====== Records for the exercise

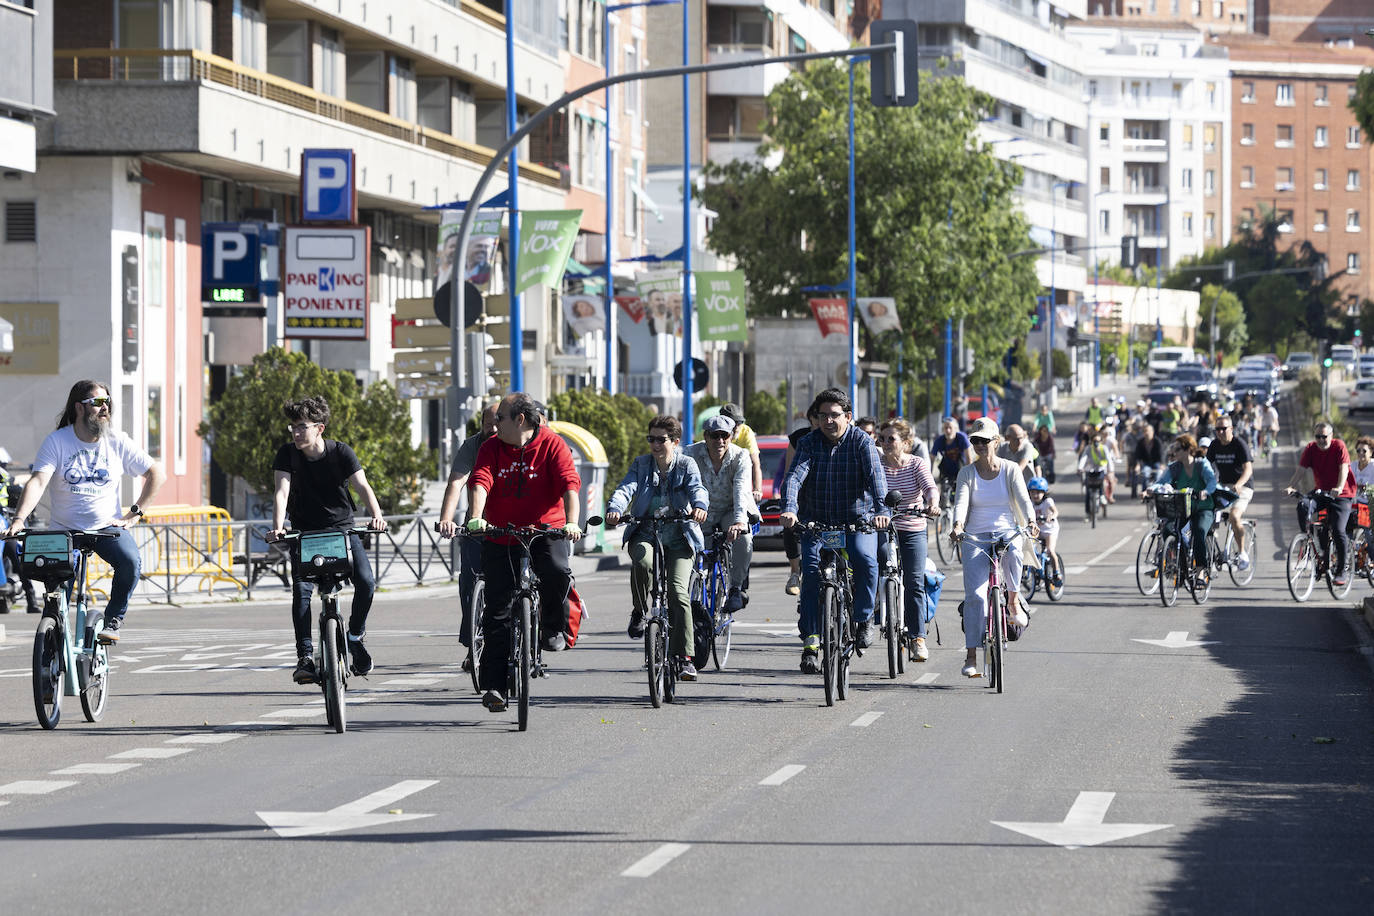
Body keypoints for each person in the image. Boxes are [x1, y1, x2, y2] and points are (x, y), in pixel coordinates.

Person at [5, 381, 165, 641]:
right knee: (55, 599)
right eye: (98, 403)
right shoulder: (58, 441)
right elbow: (38, 482)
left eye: (108, 402)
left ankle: (112, 621)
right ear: (79, 408)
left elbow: (156, 473)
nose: (105, 408)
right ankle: (53, 644)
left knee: (130, 562)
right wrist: (19, 519)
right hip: (65, 532)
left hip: (106, 528)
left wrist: (135, 513)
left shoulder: (117, 441)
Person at [467, 392, 583, 712]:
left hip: (545, 531)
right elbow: (481, 480)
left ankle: (551, 626)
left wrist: (572, 523)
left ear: (519, 420)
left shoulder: (552, 444)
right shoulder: (491, 447)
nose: (494, 425)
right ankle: (494, 686)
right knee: (497, 612)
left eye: (499, 419)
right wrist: (477, 518)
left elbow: (569, 485)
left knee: (557, 574)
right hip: (501, 533)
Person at [268, 396, 388, 682]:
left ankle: (355, 636)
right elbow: (281, 492)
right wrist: (278, 527)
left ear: (319, 428)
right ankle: (305, 657)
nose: (296, 433)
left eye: (302, 427)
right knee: (301, 591)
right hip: (305, 533)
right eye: (292, 427)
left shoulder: (341, 453)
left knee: (367, 582)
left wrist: (377, 516)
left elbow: (362, 486)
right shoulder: (287, 454)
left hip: (342, 530)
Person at [781, 388, 890, 673]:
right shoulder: (808, 443)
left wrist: (881, 511)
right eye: (822, 416)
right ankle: (811, 643)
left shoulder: (861, 442)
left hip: (857, 521)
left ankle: (864, 618)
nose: (828, 421)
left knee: (866, 561)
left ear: (848, 417)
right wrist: (790, 507)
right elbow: (794, 477)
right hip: (816, 522)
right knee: (811, 577)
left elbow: (877, 479)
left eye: (834, 415)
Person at [605, 415, 709, 681]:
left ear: (675, 441)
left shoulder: (686, 464)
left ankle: (685, 658)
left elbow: (698, 488)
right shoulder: (641, 464)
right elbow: (625, 488)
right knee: (642, 562)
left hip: (679, 538)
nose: (654, 444)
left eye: (661, 440)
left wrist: (699, 507)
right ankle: (639, 610)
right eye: (651, 439)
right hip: (646, 532)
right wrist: (616, 508)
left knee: (677, 592)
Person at [950, 418, 1035, 678]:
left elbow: (1023, 498)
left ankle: (1012, 602)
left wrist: (1031, 520)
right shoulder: (967, 472)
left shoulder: (1010, 469)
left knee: (1015, 550)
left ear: (996, 442)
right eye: (975, 440)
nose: (979, 445)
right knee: (975, 596)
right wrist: (957, 525)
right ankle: (971, 655)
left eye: (985, 440)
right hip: (975, 535)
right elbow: (961, 502)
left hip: (1006, 530)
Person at [435, 401, 500, 672]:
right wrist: (446, 519)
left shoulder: (517, 444)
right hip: (477, 525)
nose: (494, 429)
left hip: (511, 525)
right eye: (488, 424)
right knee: (469, 583)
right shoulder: (474, 445)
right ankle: (474, 645)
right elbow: (456, 482)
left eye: (499, 423)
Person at [877, 418, 939, 661]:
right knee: (874, 569)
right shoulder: (877, 464)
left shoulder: (916, 464)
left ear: (905, 443)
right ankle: (877, 611)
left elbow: (930, 488)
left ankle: (918, 637)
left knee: (914, 581)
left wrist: (933, 504)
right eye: (882, 439)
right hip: (883, 527)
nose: (885, 443)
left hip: (912, 526)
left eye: (891, 439)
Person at [685, 414, 752, 613]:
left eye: (725, 436)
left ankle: (735, 589)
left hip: (730, 510)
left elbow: (741, 490)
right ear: (705, 437)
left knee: (744, 539)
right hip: (700, 511)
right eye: (715, 436)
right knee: (685, 541)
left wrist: (740, 521)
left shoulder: (740, 456)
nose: (720, 441)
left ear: (731, 437)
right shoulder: (690, 454)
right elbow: (683, 486)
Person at [1285, 421, 1355, 586]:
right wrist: (1291, 486)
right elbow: (1301, 470)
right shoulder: (1310, 448)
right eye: (1318, 437)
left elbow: (1344, 468)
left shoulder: (1339, 446)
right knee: (1303, 505)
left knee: (1338, 530)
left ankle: (1341, 570)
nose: (1321, 440)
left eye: (1324, 437)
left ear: (1331, 436)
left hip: (1342, 494)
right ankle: (1306, 539)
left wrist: (1338, 487)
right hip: (1322, 492)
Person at [1154, 434, 1219, 587]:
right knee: (1169, 530)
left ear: (1188, 449)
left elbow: (1211, 481)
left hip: (1203, 507)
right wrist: (1150, 490)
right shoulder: (1175, 467)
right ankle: (1181, 568)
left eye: (1177, 449)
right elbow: (1161, 482)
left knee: (1199, 530)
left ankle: (1201, 570)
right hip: (1183, 507)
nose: (1174, 452)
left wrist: (1205, 492)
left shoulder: (1201, 464)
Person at [781, 404, 821, 595]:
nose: (821, 423)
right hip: (802, 492)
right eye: (818, 417)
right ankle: (795, 571)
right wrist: (790, 502)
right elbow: (791, 473)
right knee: (790, 525)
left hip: (827, 495)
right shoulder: (800, 439)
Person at [1205, 415, 1254, 570]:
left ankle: (1242, 552)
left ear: (1231, 429)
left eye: (1223, 429)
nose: (1220, 432)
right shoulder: (1214, 445)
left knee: (1234, 516)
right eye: (1217, 429)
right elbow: (1206, 467)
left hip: (1243, 487)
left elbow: (1248, 470)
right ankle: (1211, 552)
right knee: (1204, 514)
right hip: (1223, 487)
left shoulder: (1239, 444)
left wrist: (1238, 484)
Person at [720, 403, 764, 506]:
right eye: (732, 423)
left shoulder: (746, 432)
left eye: (740, 422)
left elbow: (755, 463)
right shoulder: (712, 431)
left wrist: (757, 490)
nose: (736, 427)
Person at [1026, 476, 1060, 584]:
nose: (1035, 495)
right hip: (1037, 531)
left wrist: (1051, 516)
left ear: (1044, 492)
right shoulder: (1028, 503)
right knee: (1028, 548)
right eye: (1033, 492)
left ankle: (1056, 572)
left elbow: (1055, 511)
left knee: (1050, 551)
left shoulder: (1048, 501)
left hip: (1050, 530)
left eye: (1038, 492)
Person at [1077, 426, 1117, 505]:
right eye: (1095, 441)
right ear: (1091, 441)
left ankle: (1102, 495)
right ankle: (1088, 512)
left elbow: (1109, 459)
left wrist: (1111, 470)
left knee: (1102, 481)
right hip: (1090, 469)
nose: (1096, 443)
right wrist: (1080, 468)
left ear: (1101, 441)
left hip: (1101, 469)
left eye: (1098, 441)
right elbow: (1083, 458)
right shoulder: (1088, 448)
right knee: (1088, 488)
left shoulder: (1104, 448)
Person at [932, 416, 974, 486]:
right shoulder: (939, 440)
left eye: (950, 428)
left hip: (961, 469)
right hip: (946, 472)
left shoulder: (962, 438)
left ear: (955, 429)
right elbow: (931, 458)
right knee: (944, 493)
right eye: (946, 428)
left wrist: (969, 476)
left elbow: (969, 458)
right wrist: (929, 477)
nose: (948, 431)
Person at [1132, 422, 1166, 489]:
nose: (1147, 433)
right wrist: (1137, 465)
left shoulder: (1157, 442)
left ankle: (1157, 491)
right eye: (1145, 431)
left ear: (1152, 432)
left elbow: (1162, 454)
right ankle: (1144, 492)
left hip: (1156, 462)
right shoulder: (1140, 442)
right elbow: (1137, 455)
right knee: (1145, 474)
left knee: (1158, 475)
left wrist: (1162, 464)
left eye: (1148, 431)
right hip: (1146, 462)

============

About this task:
Only the lines from where the data begins to the line with "nose: (105, 408)", both of them included, should be reproduced word for word; no pictures.

Answer area:
Body keypoints for each person in the image. Boxes are [x1, y1, x2, y2] and points are (x, y), in pixel coordinates.

Person at [5, 381, 165, 641]:
right knee: (55, 599)
right eye: (98, 403)
right shoulder: (58, 441)
right elbow: (38, 482)
left eye: (108, 402)
left ankle: (112, 621)
right ear: (79, 408)
left elbow: (156, 473)
nose: (105, 408)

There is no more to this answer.